Jurnalpapuanews.com || NABIRE – Gubernur Papua Tengah memberikan arahan tegas dalam acara pelantikan pejabat eselon di lingkungan Pemerintah Provinsi Papua Tengah. Dalam pidatonya, Gubernur menekankan bahwa sebagai provinsi baru, fokus utama saat ini adalah meletakkan fondasi pembangunan yang kuat melalui kerja nyata di sektor pendidikan, kesehatan, dan ekonomi. (14/02/2026).
Gubernur mengingatkan jajarannya bahwa masyarakat menanti bukti kerja, bukan sekadar retorika. Ia menegaskan bahwa prioritas utama pemerintah daerah adalah memastikan layanan dasar menyentuh masyarakat.
”Kita sudah berjanji kepada masyarakat untuk bekerja. Sekolah harus jalan, kesehatan jalan, pertumbuhan ekonomi jalan, dan bagaimana kita menciptakan kedamaian di negeri ini.

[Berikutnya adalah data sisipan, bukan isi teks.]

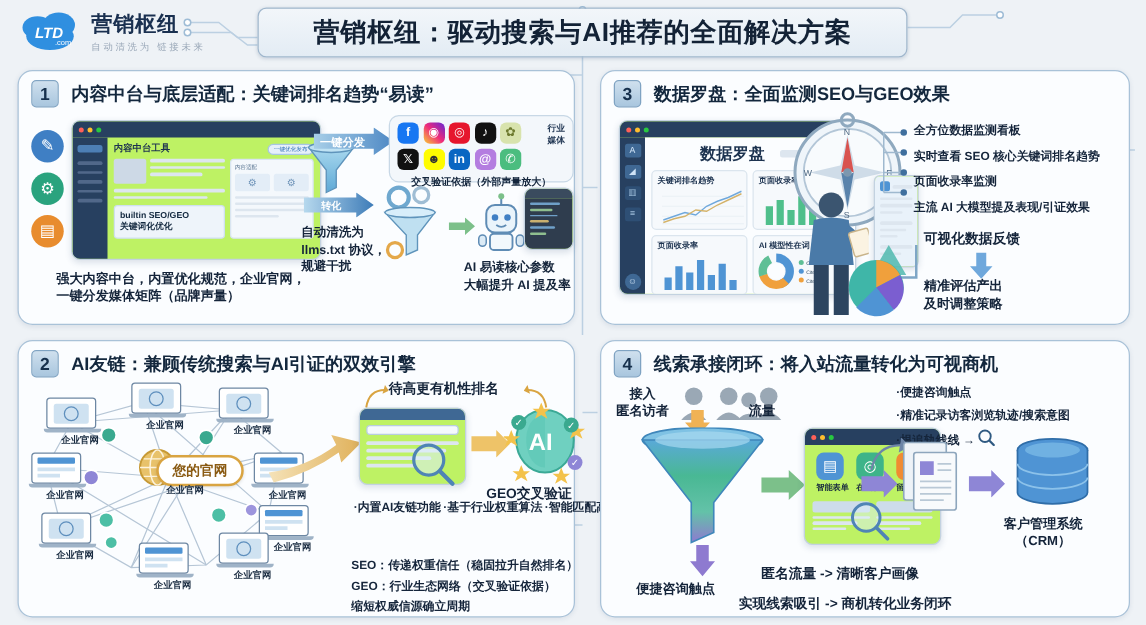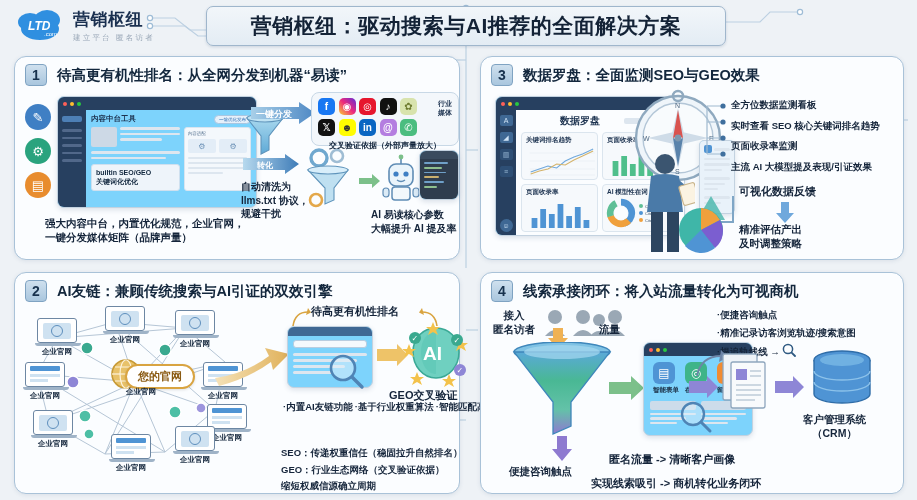--- a/index.html
+++ b/index.html
@@ -111,7 +111,7 @@
     </div>
     <div class="logo-text-col">
       <div class="logo-title">营销枢纽</div>
-      <div class="logo-sub">建立平台 匿名访者</div>
+      <div class="logo-sub">自动清洗为 链接未来</div>
     </div>
   </div>
   <div class="title-banner">

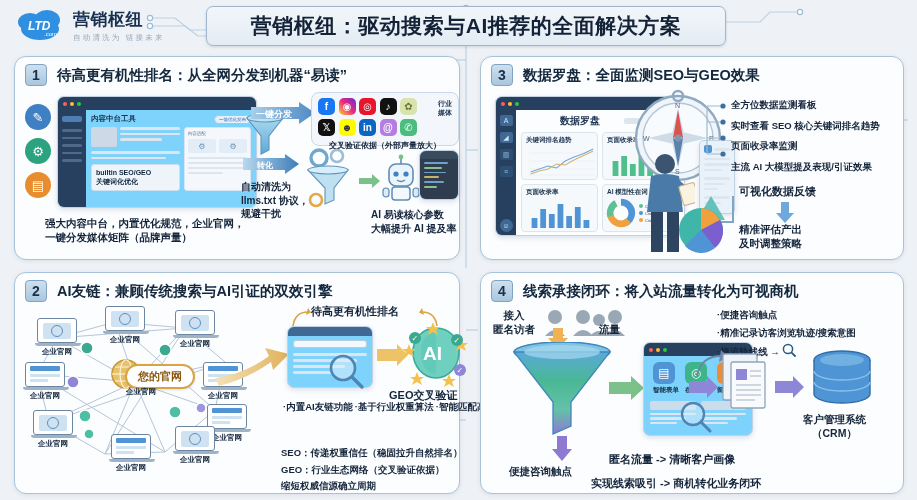--- a/index.html
+++ b/index.html
@@ -122,7 +122,7 @@
 <section class="panel" id="panel1">
   <div class="panel-head">
     <div class="num-badge">1</div>
-    <div class="panel-title">待高更有机性排名：从全网分发到机器“易读”</div>
+    <div class="panel-title">内容中台与底层适配：关键词排名趋势“易读”</div>
   </div>
   <div class="panel-body">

Di luar itu, tidak ada visi-misi lain yang lebih penting,” tegas Gubernur di hadapan para pejabat yang dilantik.
Salah satu poin krusial dalam arahan tersebut adalah komitmen terhadap transparansi pengisian jabatan. Gubernur memastikan pembagian porsi jabatan telah diatur secara proporsional, yakni 70% untuk Orang Asli Papua (OAP) dan 30% untuk non-OAP.
Gubernur juga memperkenalkan pendekatan budaya ‘Dapapo’ atau prinsip bagi rata dalam distribusi peran antar-kabupaten.

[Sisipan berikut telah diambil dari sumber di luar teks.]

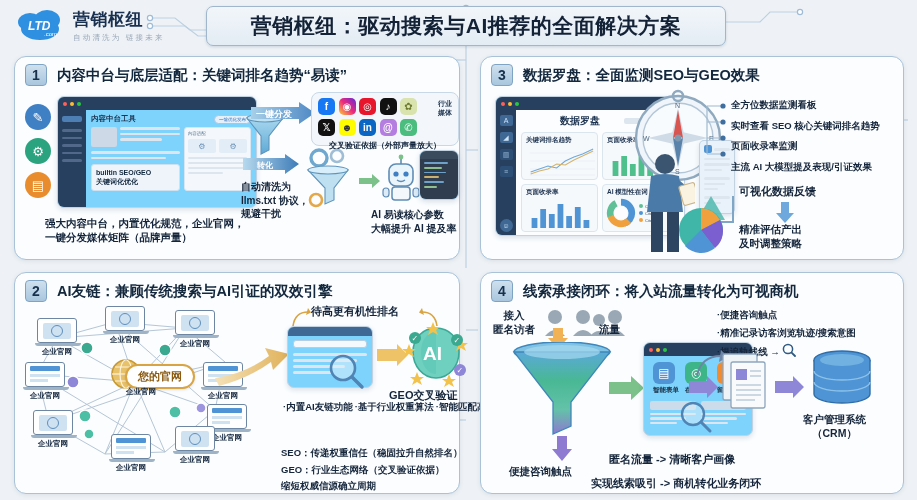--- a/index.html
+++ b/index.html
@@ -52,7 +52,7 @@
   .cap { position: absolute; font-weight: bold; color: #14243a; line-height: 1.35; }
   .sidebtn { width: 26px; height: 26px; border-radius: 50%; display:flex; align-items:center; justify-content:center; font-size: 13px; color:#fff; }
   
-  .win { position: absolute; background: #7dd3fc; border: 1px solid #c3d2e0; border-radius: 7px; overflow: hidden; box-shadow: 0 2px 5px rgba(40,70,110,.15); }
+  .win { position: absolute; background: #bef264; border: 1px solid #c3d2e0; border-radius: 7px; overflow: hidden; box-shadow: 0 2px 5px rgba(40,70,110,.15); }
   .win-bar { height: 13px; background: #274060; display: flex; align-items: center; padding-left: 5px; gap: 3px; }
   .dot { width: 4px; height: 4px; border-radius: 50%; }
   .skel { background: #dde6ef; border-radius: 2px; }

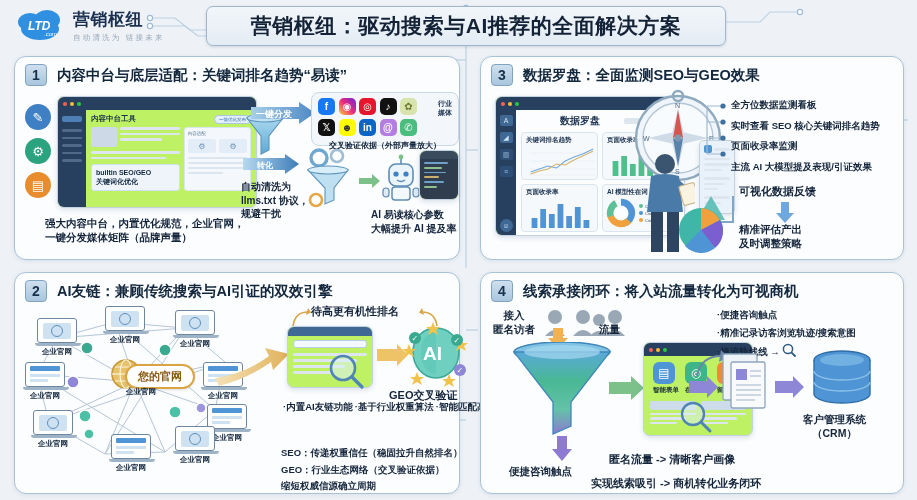--- a/index.html
+++ b/index.html
@@ -311,7 +311,7 @@
         </div>
         <div style="flex:1;padding:4px 5px;background:#fbfdff;">
           <div style="display:flex;justify-content:space-between;align-items:center;">
-            <div style="font-size:10px;font-weight:bold;color:#1d3350;padding-left:39px;">数据罗盘</div>
+            <div style="font-size:13px;font-weight:bold;color:#1d3350;padding-left:39px;">数据罗盘</div>
             <div style="display:flex;gap:3px;">
               <div class="skel" style="width:30px;height:6px;"></div>
               <div class="skel" style="width:22px;height:6px;background:#cfe0ef;"></div>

• Keadilan Wilayah: Distribusi jabatan mencakup perwakilan dari Kabupaten Paniai, Deiyai, Nabire, dan wilayah lainnya.
• Transparansi: Data penempatan pejabat akan dibuka secara transparan kepada publik untuk menghindari kecurigaan.
• Sinergi: Gubernur mengingatkan bahwa peluang pengabdian tidak hanya ada di tingkat provinsi, tetapi juga di tingkat kabupaten.

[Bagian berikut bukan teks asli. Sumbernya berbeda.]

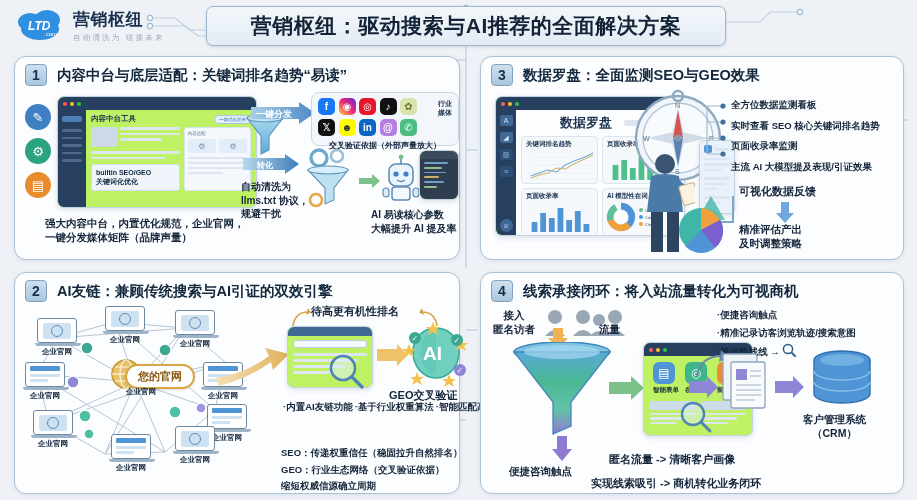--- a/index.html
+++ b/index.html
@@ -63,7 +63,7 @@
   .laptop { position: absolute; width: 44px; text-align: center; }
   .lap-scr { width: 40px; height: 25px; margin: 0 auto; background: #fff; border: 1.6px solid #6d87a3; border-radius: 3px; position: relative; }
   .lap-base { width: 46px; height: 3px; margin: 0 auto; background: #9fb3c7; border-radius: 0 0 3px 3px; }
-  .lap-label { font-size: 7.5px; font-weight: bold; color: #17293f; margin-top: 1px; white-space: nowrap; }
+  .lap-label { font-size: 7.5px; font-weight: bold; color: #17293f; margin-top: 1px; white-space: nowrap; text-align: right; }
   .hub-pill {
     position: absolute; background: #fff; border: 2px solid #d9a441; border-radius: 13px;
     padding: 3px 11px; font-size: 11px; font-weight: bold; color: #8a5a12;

Menjaga marwah pemerintahan menjadi sorotan utama. Gubernur mengibaratkan organisasi seperti ikan yang “busuk dari kepalanya”. Oleh karena itu, ia menuntut para pimpinan dinas untuk menjadi teladan bagi bawahannya.
Sebagai langkah konkret, akan diterapkan Pakta Integritas berjenjang dari tingkat Kepala Dinas hingga Kepala Seksi. Gubernur juga tidak segan-segan memberikan sanksi tegas bagi pejabat yang melakukan pelanggaran moral maupun administratif.